The world’s second-largest petrochemical port in Houston may command 75% of all US polyethylene exports, but expected growth in international shipments as a slew of new ethane crackers and associated derivative units start coming online this year has US ports a thousand miles or more away gearing up to nab a piece of the action.
Last month Georgia’s Port of Savannah increased its ship-to-shore crane total to 26 — one more than the 25 at the Port of Houston’s Bayport and Barbour’s Cut terminals — with the arrival of four new post-Panamax cranes that cost about $15 million each. Resin packagers and distributors, such as New Jersey-based A&R Bulk-Pak and Mobile, Alabama-based SeaPac Inc., are setting up operations at or near the Port of Charleston in South Carolina. The Port of New Orleans also is adding post-Panamax cranes, resin packaging capacity and taking empty containers from Memphis shipped via barge on the Mississippi River to add loading capacity for exporters.
Barge companies and container services also are working to position equipment at like-minded ports.
In 2015 Seacor AMH started moving containers on barges on the Tennessee-Tombigbee Waterway, which connects the Tennessee River to Alabama’s Tombigbee River that empties into Mobile Bay, home to the Port of Mobile. Nearly a year ago the company started providing the same service between Baton Rouge and the Port of New Orleans, largely to ease trucking bottlenecks that complicate current polyvinyl chloride (PVC) exports and accommodate expected export growth.
Resin is a “huge part of our conversations” about growth, Port of New Orleans director of marketing Janine Mansour said at a recent energy conference in Houston.
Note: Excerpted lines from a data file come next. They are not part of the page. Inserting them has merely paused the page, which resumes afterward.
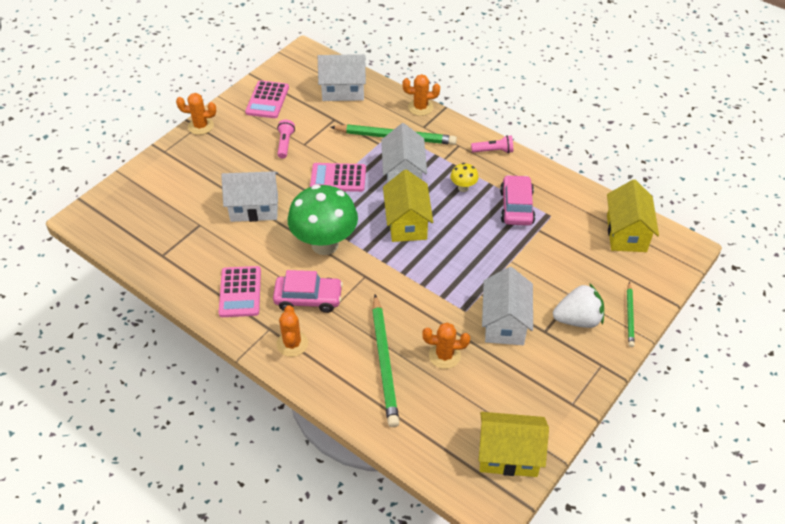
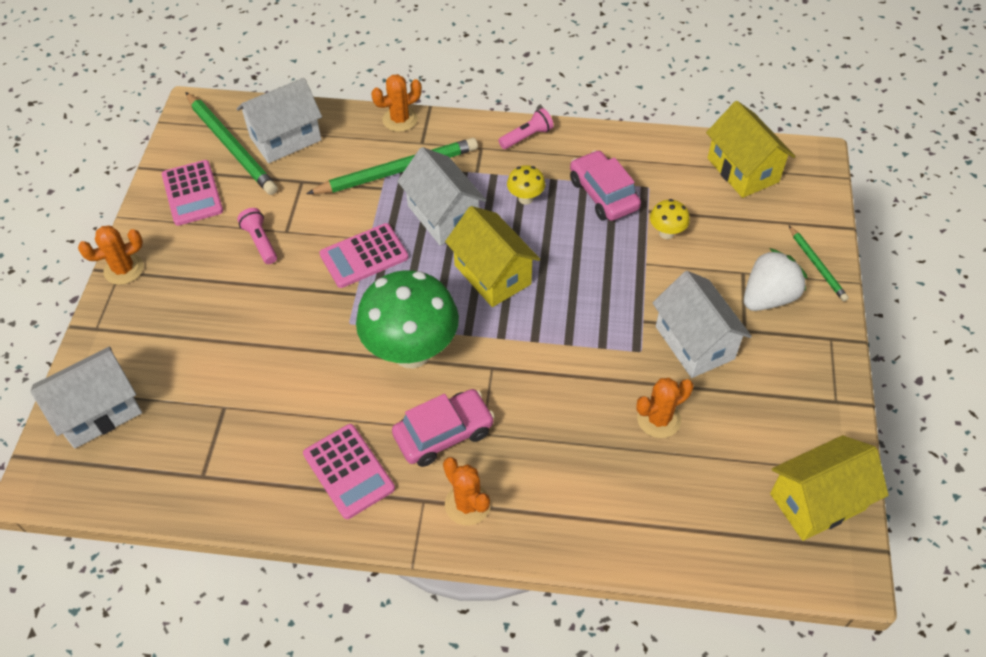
camera: 30 degrees left, 5 degrees up
(254, 208) = (283, 348): white house -> white house (99, 411)
(384, 362) = (596, 466): green pencil -> green pencil (231, 146)
(540, 249) = (666, 233): none -> yellow mushroom

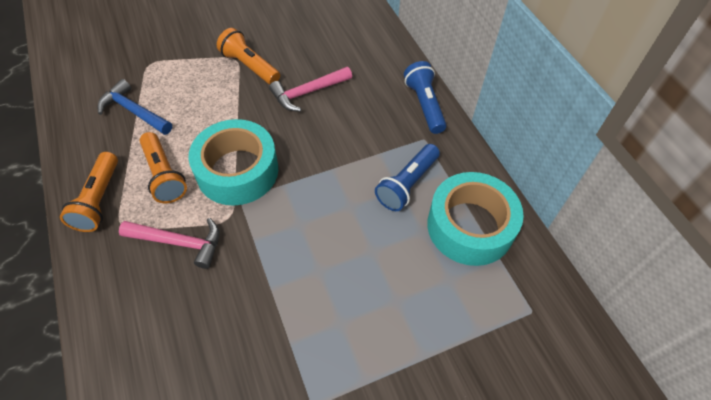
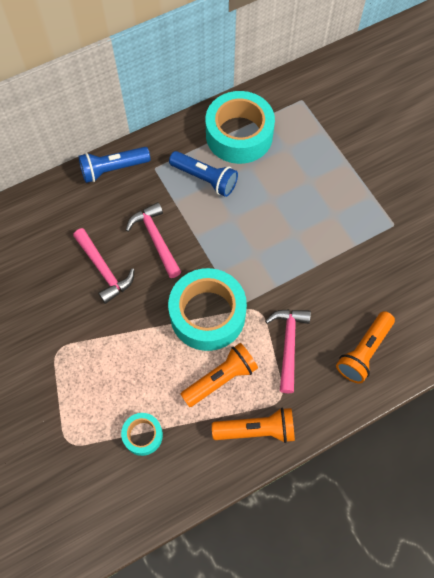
camera: 95 degrees left, 10 degrees up
(134, 111) = (143, 435): blue hammer -> turquoise tape
(249, 66) = (68, 333): orange flashlight -> orange flashlight (364, 352)
(335, 134) = (155, 239): none -> pink hammer

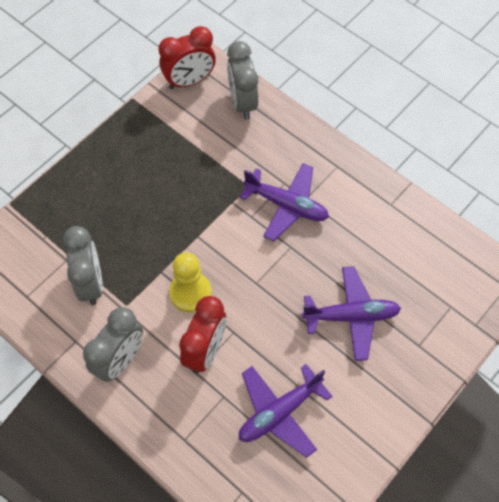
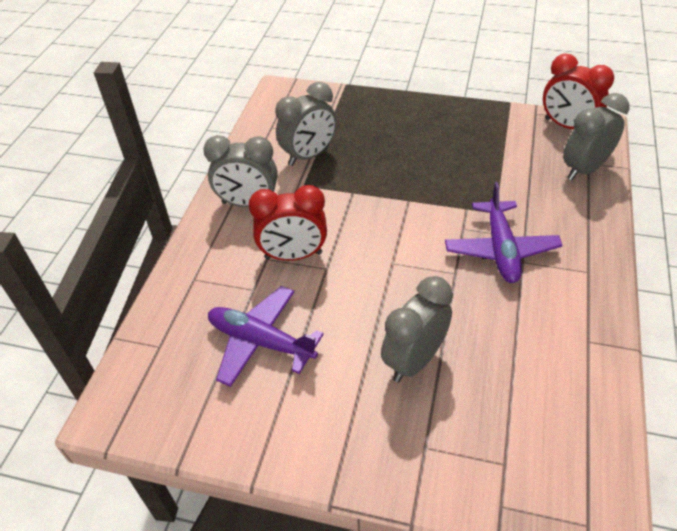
camera: 65 degrees right, 15 degrees down
(190, 293) = (346, 220): yellow pawn -> none
(351, 316) = (414, 360): purple plane -> grey clock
Increasingly, petrochemical industry players from shippers to port officials to logistics companies say the Port of Houston’s chemical traffic is congested. The largest US petrochemical port includes the 52-mile Houston Ship Channel, home to the second-largest petrochemical complex in the world and second only to Rotterdam in the Netherlands. Traders and shipbrokers expect congestion — and costly holdups — to increase as more ships compete for berths and battle inefficiencies.
Traffic has already increased. US PE exports rose 22.6% in 2015 compared to 2014, according to American Chemistry Council data, and 2016 is expected to surpass 2015’s total.
Brian Wyly, director of global logistics for Ascend Performance Materials, a Houston-based chemical, fiber and plastics manufacturer and supplier, said challenges include getting the right container to the right berth at the right time and aligning port and plant operating hours. He said Ascend has been shipping “heavy volume” out of New Orleans and Mobile, thanks to moving empty containers via barge to those ports.
“That is actually our strategy — to go to uncongested ports,” Wyly said.
John Moseley, senior director of trade development for the Port of Houston, bristles at suggestions that the port is congested. He said during a recent tour of the port’s container terminals that they are ready for the next resin export wave, with wharf and crane upgrades and dock additions in progress, a new resin packaging facility slated to open by the end of 2017, expansion of port gate hours this summer and room to expand rail operations.
He said the port has 8,000 to 10,000 empty containers on site, ready to be loaded, at any given time. A sharp 30% to 40% bump in import volume in the summer of 2015, when a labor strike idled much activity at otherwise bustling Los Angeles and Long Beach ports in California, had “no impact on our lines,” Moseley said.
“When you have a Wal-Mart or an Exxon here, they’re not going to accept anything less than perfection in your operations,” he said, referring to Exxon’s Baytown and Mont Belvieu chemical manufacturing and Wal-Mart’s 4.2 million square-foot distribution center in Baytown.
Congested or not, Houston’s proximity to 40% of US petrochemical capacity is an obvious advantage. According to US Customs, the Port of Houston handled 75% of all waterborne polyethylene exports in 2015. Los Angeles/Long Beach came in second at 10%, followed by New Orleans at 7%, and the rest in Freeport, Texas, New York and elsewhere.
“Freight will always find the most cost effective way to move,” Moseley noted.
Still, competitors expect their efforts to bear at least some fruit.
“We understand the first choice will be the closest port when it comes to exports,” said Greg Van Brunt, regional sales manager of trade development for the Georgia Port Authority. “But there will come a time when it reaches critical mass and others can step in.”